## Data for the task
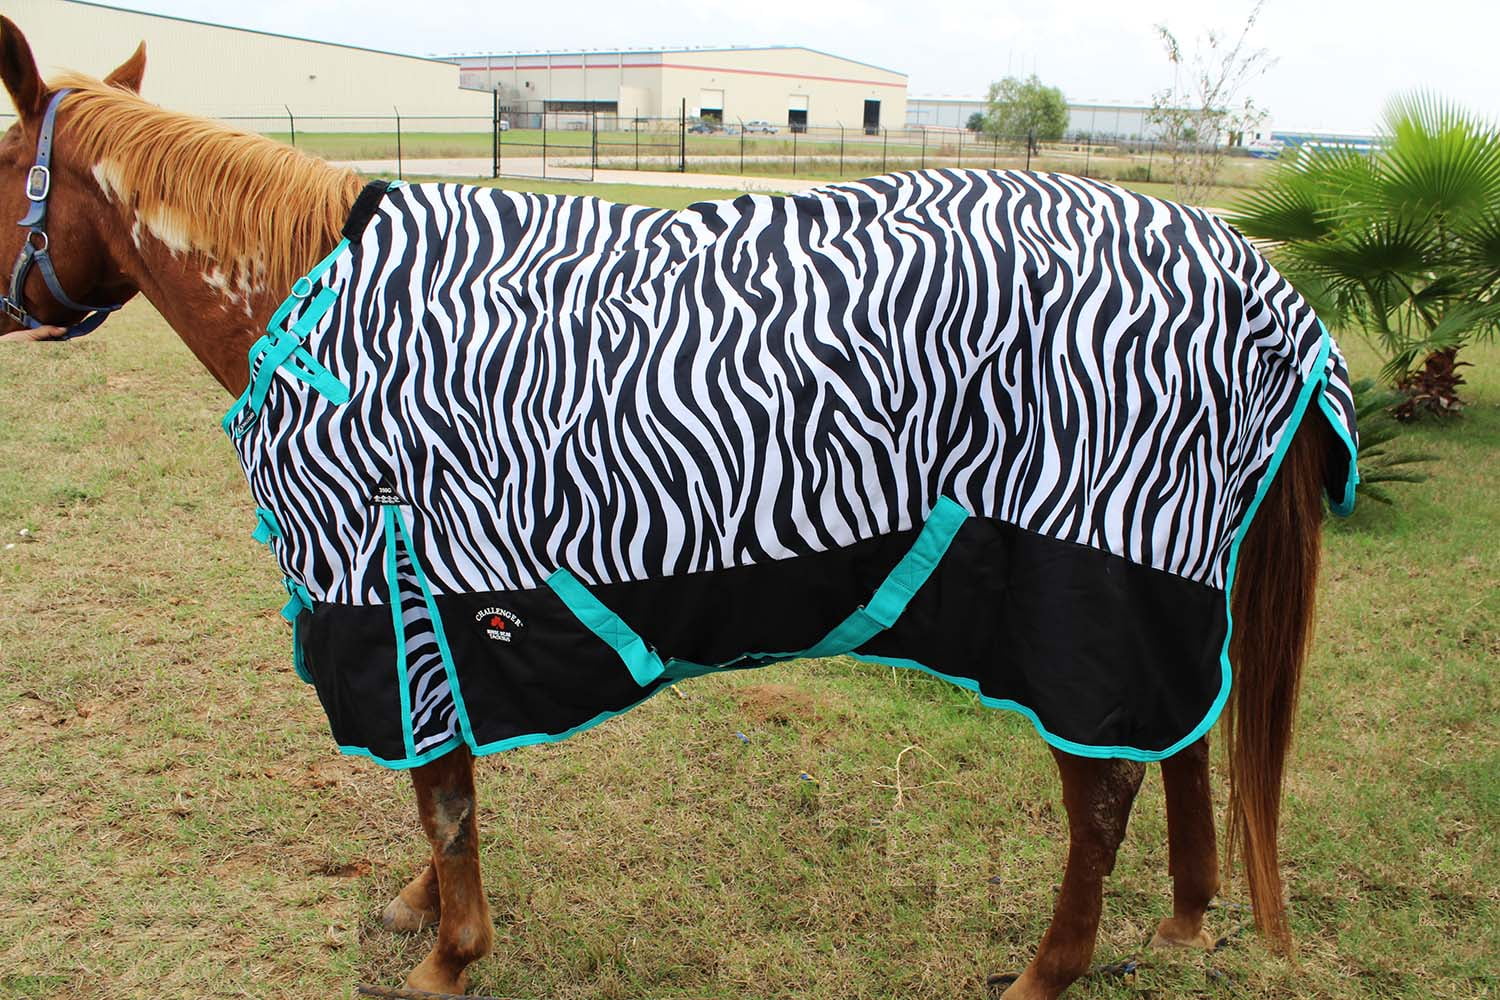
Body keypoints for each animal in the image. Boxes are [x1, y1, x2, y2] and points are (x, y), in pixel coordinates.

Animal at [0, 19, 1355, 999]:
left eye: (1, 166)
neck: (316, 311)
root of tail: (1256, 280)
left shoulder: (396, 593)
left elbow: (443, 793)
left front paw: (448, 953)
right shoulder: (434, 610)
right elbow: (445, 787)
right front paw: (419, 909)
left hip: (1088, 592)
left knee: (1103, 793)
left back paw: (1048, 973)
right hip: (1160, 588)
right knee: (1180, 740)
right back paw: (1182, 922)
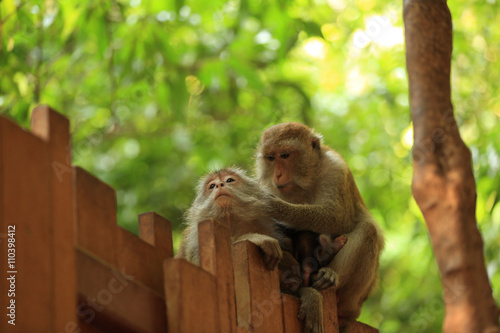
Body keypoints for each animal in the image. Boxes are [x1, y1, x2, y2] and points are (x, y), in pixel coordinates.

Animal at [256, 120, 384, 328]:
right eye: (270, 158)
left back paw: (331, 276)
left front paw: (280, 208)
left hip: (357, 296)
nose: (278, 174)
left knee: (368, 230)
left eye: (285, 155)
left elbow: (339, 216)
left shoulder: (336, 169)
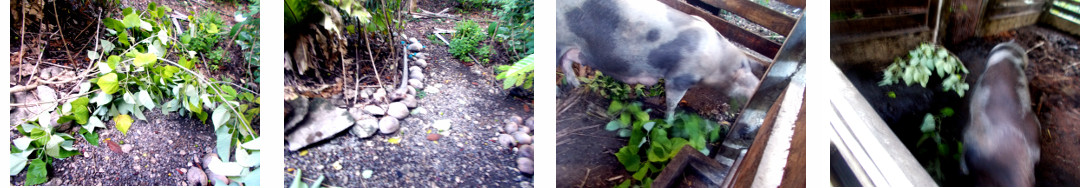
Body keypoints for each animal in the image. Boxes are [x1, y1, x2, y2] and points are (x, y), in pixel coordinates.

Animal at [557, 0, 760, 122]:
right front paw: (670, 120)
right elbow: (672, 102)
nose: (756, 87)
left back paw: (575, 84)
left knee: (566, 61)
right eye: (742, 80)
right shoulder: (678, 78)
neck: (717, 64)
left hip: (575, 49)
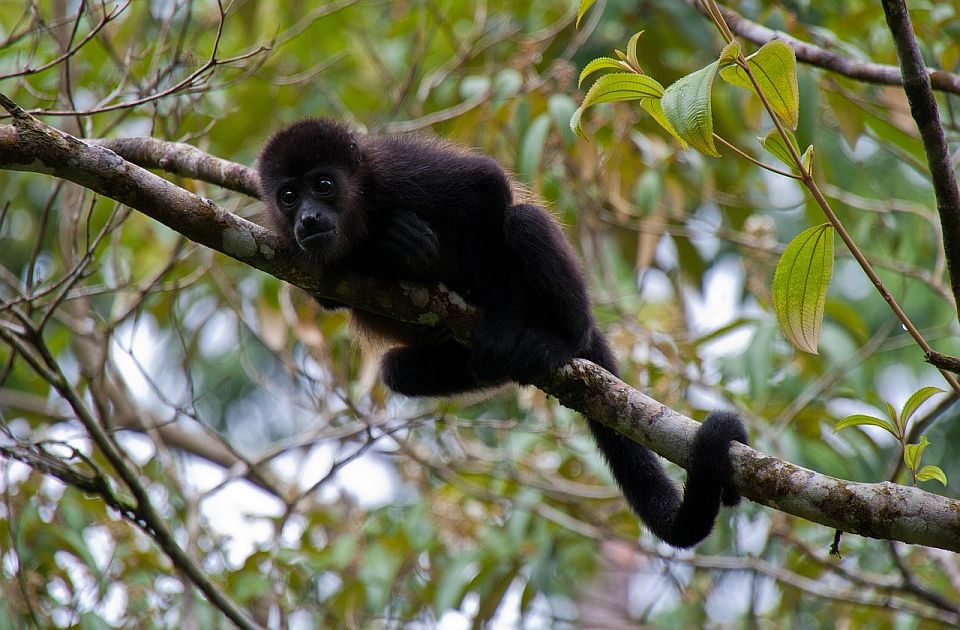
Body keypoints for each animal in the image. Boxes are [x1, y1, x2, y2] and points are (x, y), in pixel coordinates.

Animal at [256, 118, 752, 548]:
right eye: (288, 196)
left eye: (323, 185)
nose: (307, 218)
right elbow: (328, 294)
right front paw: (389, 247)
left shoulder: (396, 171)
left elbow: (486, 187)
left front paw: (494, 319)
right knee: (398, 372)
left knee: (523, 222)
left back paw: (560, 339)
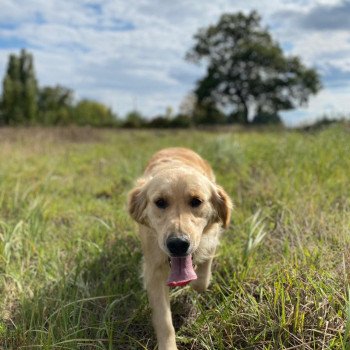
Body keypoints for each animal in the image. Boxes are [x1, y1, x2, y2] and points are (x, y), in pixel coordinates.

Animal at [129, 146, 232, 348]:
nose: (178, 244)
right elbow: (164, 321)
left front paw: (196, 282)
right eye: (160, 202)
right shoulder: (154, 270)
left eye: (196, 201)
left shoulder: (211, 240)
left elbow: (202, 279)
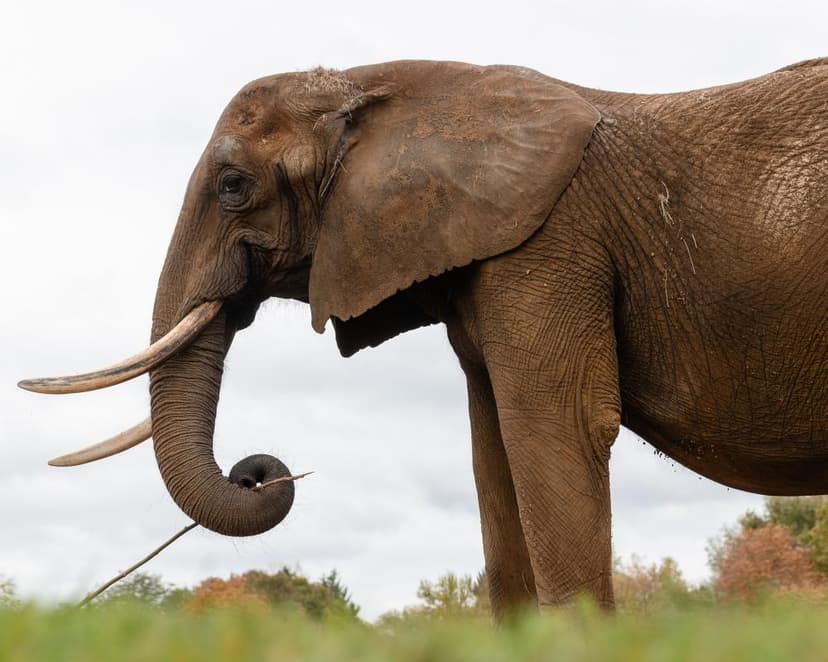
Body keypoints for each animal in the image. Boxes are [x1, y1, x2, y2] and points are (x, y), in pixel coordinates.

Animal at [20, 59, 828, 618]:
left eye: (232, 187)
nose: (261, 473)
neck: (376, 87)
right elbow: (493, 454)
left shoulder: (546, 247)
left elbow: (556, 432)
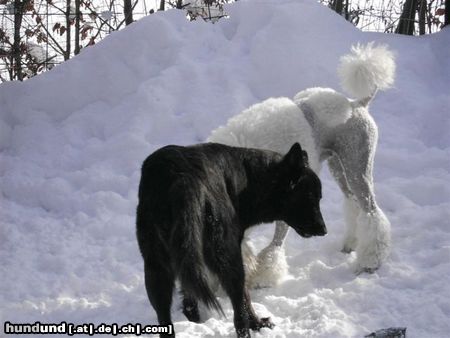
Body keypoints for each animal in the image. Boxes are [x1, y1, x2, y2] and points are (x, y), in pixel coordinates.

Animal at [136, 141, 326, 336]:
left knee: (164, 319)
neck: (250, 178)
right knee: (238, 315)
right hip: (227, 260)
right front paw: (257, 324)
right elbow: (245, 296)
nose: (324, 230)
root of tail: (183, 179)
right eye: (311, 197)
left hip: (156, 269)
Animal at [209, 43, 396, 286]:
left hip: (357, 162)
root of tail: (357, 104)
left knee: (371, 210)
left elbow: (277, 242)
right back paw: (350, 245)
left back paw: (369, 262)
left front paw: (264, 277)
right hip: (338, 165)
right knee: (353, 202)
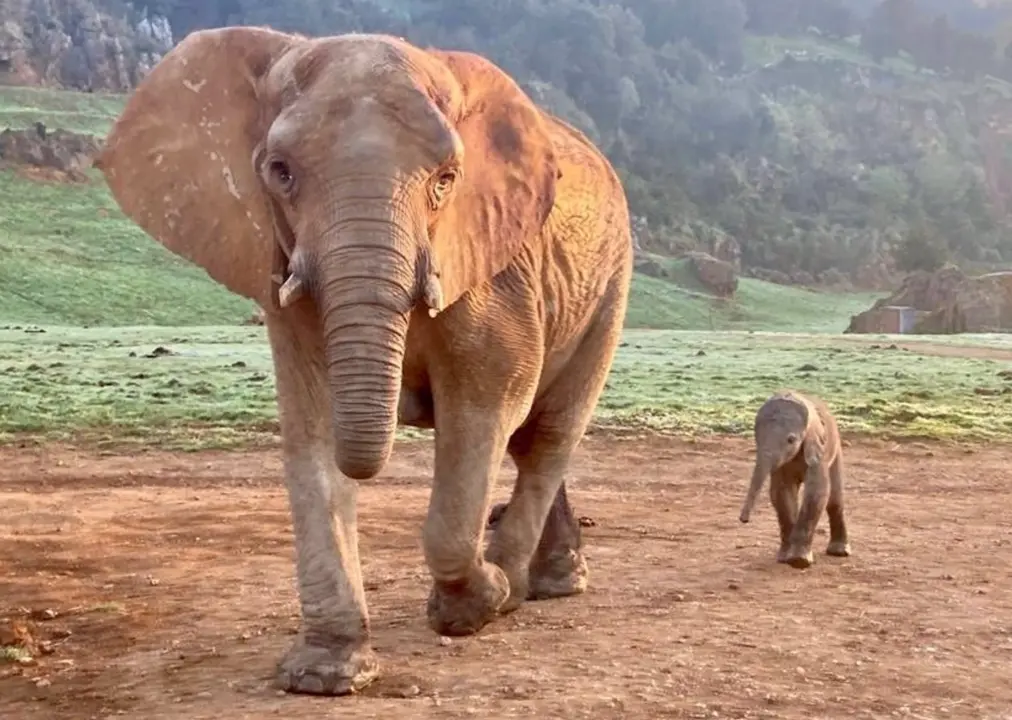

## What to produce
Give the number of lines in the listing that contain the string "elbow". Write nothing else.

## Problem solution
12